━━━━━ Supplied material ━━━━━

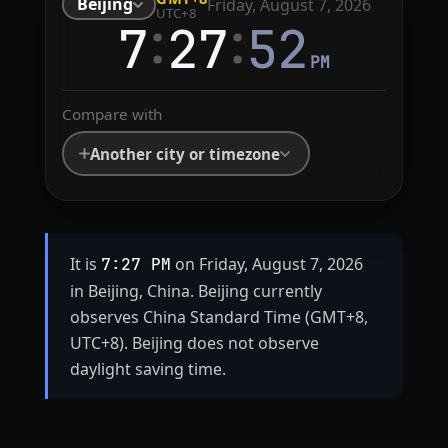
Beijing
Friday, August 7, 2026
UTC+8
:
:
7
27
52
PM
Compare with
Another city or timezone
It is
on Friday, August 7, 2026
7:27 PM
in Beijing, China. Beijing currently
observes China Standard Time (GMT+8,
UTC+8). Beijing does not observe
daylight saving time.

━━━━━

**What the task asks**:
Among the records, find all lines that include the string "China" and return them.

**Final answer**:
in Beijing, China. Beijing currently
observes China Standard Time (GMT+8,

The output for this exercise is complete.